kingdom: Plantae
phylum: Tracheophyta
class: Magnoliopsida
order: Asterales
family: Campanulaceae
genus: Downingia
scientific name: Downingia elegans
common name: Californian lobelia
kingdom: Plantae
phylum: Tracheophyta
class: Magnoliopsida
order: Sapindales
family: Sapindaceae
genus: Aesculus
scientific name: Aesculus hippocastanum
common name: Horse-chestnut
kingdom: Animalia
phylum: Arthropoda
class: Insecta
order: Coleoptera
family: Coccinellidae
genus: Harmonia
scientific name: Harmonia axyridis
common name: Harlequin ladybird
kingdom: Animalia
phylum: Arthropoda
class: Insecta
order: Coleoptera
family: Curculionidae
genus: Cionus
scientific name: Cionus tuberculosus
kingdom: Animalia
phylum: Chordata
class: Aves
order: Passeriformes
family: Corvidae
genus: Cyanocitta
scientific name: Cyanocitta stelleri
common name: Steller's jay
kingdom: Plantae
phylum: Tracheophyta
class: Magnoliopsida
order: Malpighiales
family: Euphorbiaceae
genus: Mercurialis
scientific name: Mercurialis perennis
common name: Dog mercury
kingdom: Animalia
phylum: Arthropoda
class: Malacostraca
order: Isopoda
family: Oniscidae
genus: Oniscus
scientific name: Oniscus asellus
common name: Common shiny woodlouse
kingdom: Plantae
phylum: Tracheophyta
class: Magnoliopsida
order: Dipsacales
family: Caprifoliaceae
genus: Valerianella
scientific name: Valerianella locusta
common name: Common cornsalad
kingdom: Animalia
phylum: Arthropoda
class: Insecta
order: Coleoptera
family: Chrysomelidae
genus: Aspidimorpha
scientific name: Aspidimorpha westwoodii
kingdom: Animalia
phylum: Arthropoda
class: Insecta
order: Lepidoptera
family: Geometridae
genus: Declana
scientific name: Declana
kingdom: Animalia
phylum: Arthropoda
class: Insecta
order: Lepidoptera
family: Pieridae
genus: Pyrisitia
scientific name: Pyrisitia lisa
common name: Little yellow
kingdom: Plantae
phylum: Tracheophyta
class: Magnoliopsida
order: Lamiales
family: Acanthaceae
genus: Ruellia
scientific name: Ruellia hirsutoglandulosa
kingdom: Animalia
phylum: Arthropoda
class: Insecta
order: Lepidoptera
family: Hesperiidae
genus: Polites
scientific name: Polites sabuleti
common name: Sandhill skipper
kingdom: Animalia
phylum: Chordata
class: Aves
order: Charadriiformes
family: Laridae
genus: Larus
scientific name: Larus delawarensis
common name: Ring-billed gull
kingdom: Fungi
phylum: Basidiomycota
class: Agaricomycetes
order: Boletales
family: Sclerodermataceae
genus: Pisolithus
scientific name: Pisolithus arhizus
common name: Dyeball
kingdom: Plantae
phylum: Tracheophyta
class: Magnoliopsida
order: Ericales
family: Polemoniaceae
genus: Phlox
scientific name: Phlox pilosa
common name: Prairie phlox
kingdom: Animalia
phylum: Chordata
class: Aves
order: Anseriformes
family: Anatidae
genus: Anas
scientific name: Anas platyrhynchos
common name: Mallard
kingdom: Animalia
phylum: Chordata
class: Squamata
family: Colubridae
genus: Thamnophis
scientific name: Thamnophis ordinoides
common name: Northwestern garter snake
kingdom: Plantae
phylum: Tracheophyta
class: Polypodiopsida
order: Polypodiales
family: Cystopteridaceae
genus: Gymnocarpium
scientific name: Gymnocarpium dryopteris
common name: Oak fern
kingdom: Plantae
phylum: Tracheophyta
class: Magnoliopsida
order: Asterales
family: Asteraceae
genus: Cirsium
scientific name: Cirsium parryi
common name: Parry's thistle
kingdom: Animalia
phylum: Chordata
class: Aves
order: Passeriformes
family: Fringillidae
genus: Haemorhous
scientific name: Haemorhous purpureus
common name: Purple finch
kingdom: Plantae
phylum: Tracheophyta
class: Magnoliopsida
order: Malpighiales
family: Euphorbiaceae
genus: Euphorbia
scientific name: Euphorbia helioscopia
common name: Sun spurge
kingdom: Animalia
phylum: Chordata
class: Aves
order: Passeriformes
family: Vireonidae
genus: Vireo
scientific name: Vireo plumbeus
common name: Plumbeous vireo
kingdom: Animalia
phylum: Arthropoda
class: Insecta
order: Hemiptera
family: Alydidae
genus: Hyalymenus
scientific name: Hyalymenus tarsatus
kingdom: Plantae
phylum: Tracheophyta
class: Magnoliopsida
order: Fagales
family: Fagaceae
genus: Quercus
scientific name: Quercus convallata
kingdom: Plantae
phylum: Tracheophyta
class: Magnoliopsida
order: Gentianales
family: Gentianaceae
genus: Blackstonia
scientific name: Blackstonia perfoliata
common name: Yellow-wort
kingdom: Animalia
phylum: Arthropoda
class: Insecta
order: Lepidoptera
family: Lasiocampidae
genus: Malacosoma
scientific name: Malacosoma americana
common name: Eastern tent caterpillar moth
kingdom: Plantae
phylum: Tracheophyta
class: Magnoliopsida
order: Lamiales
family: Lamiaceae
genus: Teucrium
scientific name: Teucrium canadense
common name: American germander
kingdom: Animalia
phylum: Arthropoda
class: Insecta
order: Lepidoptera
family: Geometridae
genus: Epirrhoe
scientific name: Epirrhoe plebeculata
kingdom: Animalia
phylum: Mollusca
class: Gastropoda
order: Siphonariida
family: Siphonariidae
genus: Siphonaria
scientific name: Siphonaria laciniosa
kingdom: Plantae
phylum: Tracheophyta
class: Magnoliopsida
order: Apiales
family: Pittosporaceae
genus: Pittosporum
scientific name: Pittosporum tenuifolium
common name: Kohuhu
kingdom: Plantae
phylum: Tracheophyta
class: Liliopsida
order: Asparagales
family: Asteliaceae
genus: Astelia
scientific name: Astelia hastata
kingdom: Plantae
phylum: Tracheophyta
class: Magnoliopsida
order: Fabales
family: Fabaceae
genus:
━━━━━━━━━━
- INSTRUCTION -
Rewrite every line of the entries above, putting "vernacular name" in place of each "common name" and leaving everything else as it stands.

- SOLUTION FOR THIS EXERCISE -
kingdom: Plantae
phylum: Tracheophyta
class: Magnoliopsida
order: Asterales
family: Campanulaceae
genus: Downingia
scientific name: Downingia elegans
vernacular name: Californian lobelia
kingdom: Plantae
phylum: Tracheophyta
class: Magnoliopsida
order: Sapindales
family: Sapindaceae
genus: Aesculus
scientific name: Aesculus hippocastanum
vernacular name: Horse-chestnut
kingdom: Animalia
phylum: Arthropoda
class: Insecta
order: Coleoptera
family: Coccinellidae
genus: Harmonia
scientific name: Harmonia axyridis
vernacular name: Harlequin ladybird
kingdom: Animalia
phylum: Arthropoda
class: Insecta
order: Coleoptera
family: Curculionidae
genus: Cionus
scientific name: Cionus tuberculosus
kingdom: Animalia
phylum: Chordata
class: Aves
order: Passeriformes
family: Corvidae
genus: Cyanocitta
scientific name: Cyanocitta stelleri
vernacular name: Steller's jay
kingdom: Plantae
phylum: Tracheophyta
class: Magnoliopsida
order: Malpighiales
family: Euphorbiaceae
genus: Mercurialis
scientific name: Mercurialis perennis
vernacular name: Dog mercury
kingdom: Animalia
phylum: Arthropoda
class: Malacostraca
order: Isopoda
family: Oniscidae
genus: Oniscus
scientific name: Oniscus asellus
vernacular name: Common shiny woodlouse
kingdom: Plantae
phylum: Tracheophyta
class: Magnoliopsida
order: Dipsacales
family: Caprifoliaceae
genus: Valerianella
scientific name: Valerianella locusta
vernacular name: Common cornsalad
kingdom: Animalia
phylum: Arthropoda
class: Insecta
order: Coleoptera
family: Chrysomelidae
genus: Aspidimorpha
scientific name: Aspidimorpha westwoodii
kingdom: Animalia
phylum: Arthropoda
class: Insecta
order: Lepidoptera
family: Geometridae
genus: Declana
scientific name: Declana
kingdom: Animalia
phylum: Arthropoda
class: Insecta
order: Lepidoptera
family: Pieridae
genus: Pyrisitia
scientific name: Pyrisitia lisa
vernacular name: Little yellow
kingdom: Plantae
phylum: Tracheophyta
class: Magnoliopsida
order: Lamiales
family: Acanthaceae
genus: Ruellia
scientific name: Ruellia hirsutoglandulosa
kingdom: Animalia
phylum: Arthropoda
class: Insecta
order: Lepidoptera
family: Hesperiidae
genus: Polites
scientific name: Polites sabuleti
vernacular name: Sandhill skipper
kingdom: Animalia
phylum: Chordata
class: Aves
order: Charadriiformes
family: Laridae
genus: Larus
scientific name: Larus delawarensis
vernacular name: Ring-billed gull
kingdom: Fungi
phylum: Basidiomycota
class: Agaricomycetes
order: Boletales
family: Sclerodermataceae
genus: Pisolithus
scientific name: Pisolithus arhizus
vernacular name: Dyeball
kingdom: Plantae
phylum: Tracheophyta
class: Magnoliopsida
order: Ericales
family: Polemoniaceae
genus: Phlox
scientific name: Phlox pilosa
vernacular name: Prairie phlox
kingdom: Animalia
phylum: Chordata
class: Aves
order: Anseriformes
family: Anatidae
genus: Anas
scientific name: Anas platyrhynchos
vernacular name: Mallard
kingdom: Animalia
phylum: Chordata
class: Squamata
family: Colubridae
genus: Thamnophis
scientific name: Thamnophis ordinoides
vernacular name: Northwestern garter snake
kingdom: Plantae
phylum: Tracheophyta
class: Polypodiopsida
order: Polypodiales
family: Cystopteridaceae
genus: Gymnocarpium
scientific name: Gymnocarpium dryopteris
vernacular name: Oak fern
kingdom: Plantae
phylum: Tracheophyta
class: Magnoliopsida
order: Asterales
family: Asteraceae
genus: Cirsium
scientific name: Cirsium parryi
vernacular name: Parry's thistle
kingdom: Animalia
phylum: Chordata
class: Aves
order: Passeriformes
family: Fringillidae
genus: Haemorhous
scientific name: Haemorhous purpureus
vernacular name: Purple finch
kingdom: Plantae
phylum: Tracheophyta
class: Magnoliopsida
order: Malpighiales
family: Euphorbiaceae
genus: Euphorbia
scientific name: Euphorbia helioscopia
vernacular name: Sun spurge
kingdom: Animalia
phylum: Chordata
class: Aves
order: Passeriformes
family: Vireonidae
genus: Vireo
scientific name: Vireo plumbeus
vernacular name: Plumbeous vireo
kingdom: Animalia
phylum: Arthropoda
class: Insecta
order: Hemiptera
family: Alydidae
genus: Hyalymenus
scientific name: Hyalymenus tarsatus
kingdom: Plantae
phylum: Tracheophyta
class: Magnoliopsida
order: Fagales
family: Fagaceae
genus: Quercus
scientific name: Quercus convallata
kingdom: Plantae
phylum: Tracheophyta
class: Magnoliopsida
order: Gentianales
family: Gentianaceae
genus: Blackstonia
scientific name: Blackstonia perfoliata
vernacular name: Yellow-wort
kingdom: Animalia
phylum: Arthropoda
class: Insecta
order: Lepidoptera
family: Lasiocampidae
genus: Malacosoma
scientific name: Malacosoma americana
vernacular name: Eastern tent caterpillar moth
kingdom: Plantae
phylum: Tracheophyta
class: Magnoliopsida
order: Lamiales
family: Lamiaceae
genus: Teucrium
scientific name: Teucrium canadense
vernacular name: American germander
kingdom: Animalia
phylum: Arthropoda
class: Insecta
order: Lepidoptera
family: Geometridae
genus: Epirrhoe
scientific name: Epirrhoe plebeculata
kingdom: Animalia
phylum: Mollusca
class: Gastropoda
order: Siphonariida
family: Siphonariidae
genus: Siphonaria
scientific name: Siphonaria laciniosa
kingdom: Plantae
phylum: Tracheophyta
class: Magnoliopsida
order: Apiales
family: Pittosporaceae
genus: Pittosporum
scientific name: Pittosporum tenuifolium
vernacular name: Kohuhu
kingdom: Plantae
phylum: Tracheophyta
class: Liliopsida
order: Asparagales
family: Asteliaceae
genus: Astelia
scientific name: Astelia hastata
kingdom: Plantae
phylum: Tracheophyta
class: Magnoliopsida
order: Fabales
family: Fabaceae
genus:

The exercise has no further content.